Res publica   07.07.17  

Politico racconta come è stata raggiunta l'intesa per stipulare l'ambizioso accordo di libero scambio e di partnership tra l'Unione Europea e il Giappone destinato a diventare un modello per l'ordine mondiale del ventunesimo secolo che rafforzerà le relazioni strategiche tra Bruxelles e Tokyo.

The 11th hour mission to Tokyo by Malmström and Hogan was the last big heave in negotiations that often seemed close to failure over recent years, primarily because Japan's politicians were unable to make concessions on agriculture. In part, Tokyo feared that EU farm exports would wipe out fragile rural communities inhabited predominantly by elderly farmers. But EU negotiators also complained Japan was intransigent over products such as tomatoes, chocolate and pasta, where it has no real defensive interests.

Talks had become so bogged down and embittered by the end of 2015 that Mauro Petriccione, the EU's chief negotiator, warned that Brussels could face a terminal credibility crisis if negotiations dragged on much longer without a breakthrough.

Negotiations limped on through 2016 until U.S. President Donald Trump’s election in November suddenly forged an entirely new political dynamic. In January, the protectionist president pulled the U.S. out of the Trans-Pacific Partnership with Japan and 10 other Pacific Rim countries. In an instant, the game had changed.

Trump's rejection of the TPP was a devastating blow to Tokyo, which had long seen the U.S. as the cornerstone of its foreign policy and the guarantor of its security in the face of Chinese naval expansion and North Korean missile launches. For weeks, Japanese officials were in denial and still held out hope that the TPP might survive.
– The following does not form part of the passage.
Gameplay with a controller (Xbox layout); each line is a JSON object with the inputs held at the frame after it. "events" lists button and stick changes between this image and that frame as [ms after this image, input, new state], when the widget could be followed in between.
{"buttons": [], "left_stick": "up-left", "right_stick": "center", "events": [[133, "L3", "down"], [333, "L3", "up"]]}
In February, Japanese Prime Minister Abe made a last-ditch attempt to cozy up to Trump by going off to play golf with him at his Mar-a-Lago resort in Florida. Shortly afterward, the Japanese realized it was time to switch horses and make a big push for a European deal. Free trade is a key pillar of the prime minister's policy of "Abenomics" to jolt the economy out of decades of cryogenic stasis, and it became clear that the EU was now the most obvious partner.